_Work instructions_:
The result should consist solely of the line containing "4. Контекстное меню" and the lines that follow it below, each reproduced exactly, the last line included.

++++ Source data

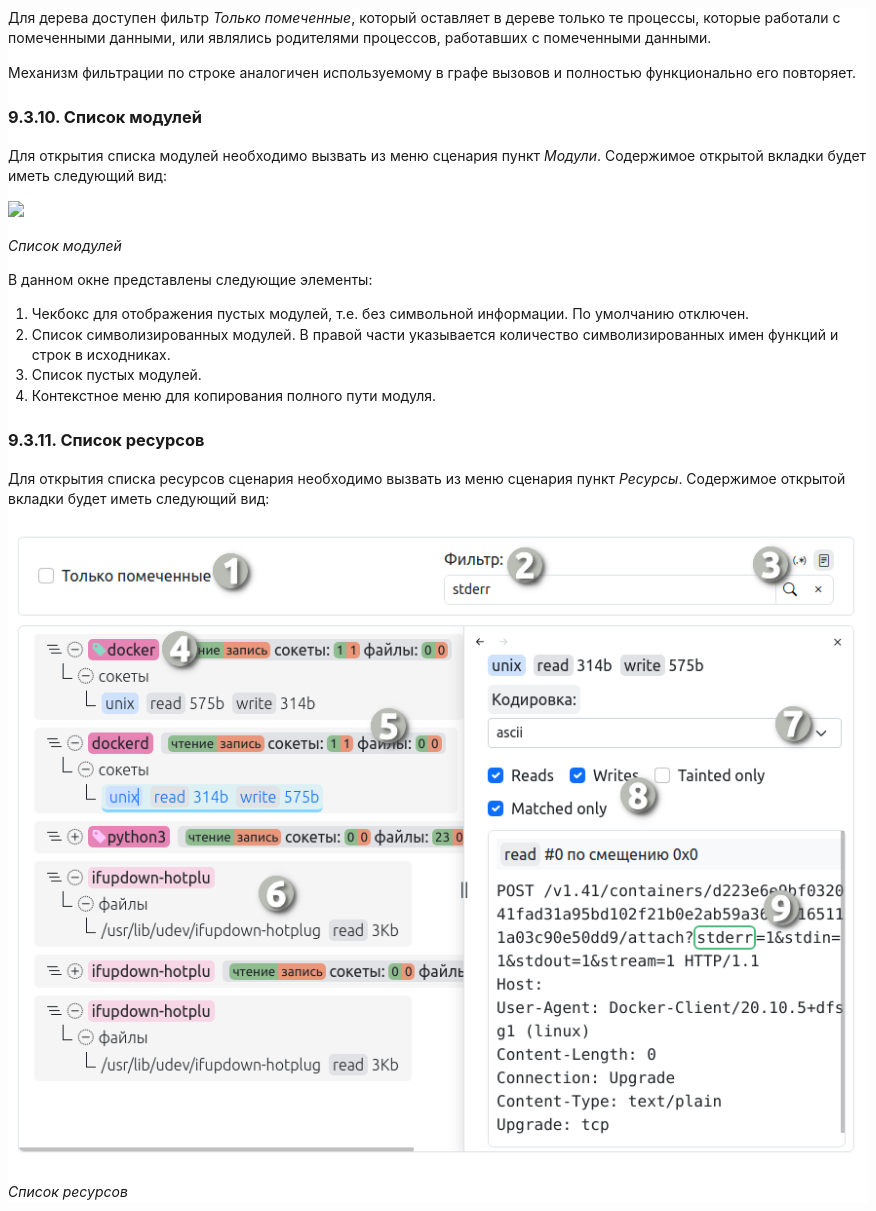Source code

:Для дерева доступен фильтр *Только помеченные*, который оставляет в дереве только те процессы, которые работали с помеченными данными, или являлись родителями процессов, работавших с помеченными данными.

Механизм фильтрации по строке аналогичен используемому в графе вызовов и полностью функционально его повторяет.

### <a name="modules"></a>9.3.10. Список модулей

Для открытия списка модулей необходимо вызвать из меню сценария пункт *Модули*. Содержимое открытой вкладки будет иметь следующий вид:

<img src=images/snatch/snatch_modules.png><figcaption>_Список модулей_</figcaption>

В данном окне представлены следующие элементы:

1. Чекбокс для отображения пустых модулей, т.е. без символьной информации. По умолчанию отключен.
2. Список символизированных модулей. В правой части указывается количество символизированных имен функций и строк в исходниках.
3. Список пустых модулей.
4. Контекстное меню для копирования полного пути модуля.

### <a name="resources"></a>9.3.11. Список ресурсов

Для открытия списка ресурсов сценария необходимо вызвать из меню сценария пункт *Ресурсы*. Содержимое открытой вкладки будет иметь следующий вид:

<img src=images/snatch/snatch_resources.png><figcaption>_Список ресурсов_</figcaption>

++++++++

_Output of the task_:
4. Контекстное меню для копирования полного пути модуля.

### <a name="resources"></a>9.3.11. Список ресурсов

Для открытия списка ресурсов сценария необходимо вызвать из меню сценария пункт *Ресурсы*. Содержимое открытой вкладки будет иметь следующий вид:

<img src=images/snatch/snatch_resources.png><figcaption>_Список ресурсов_</figcaption>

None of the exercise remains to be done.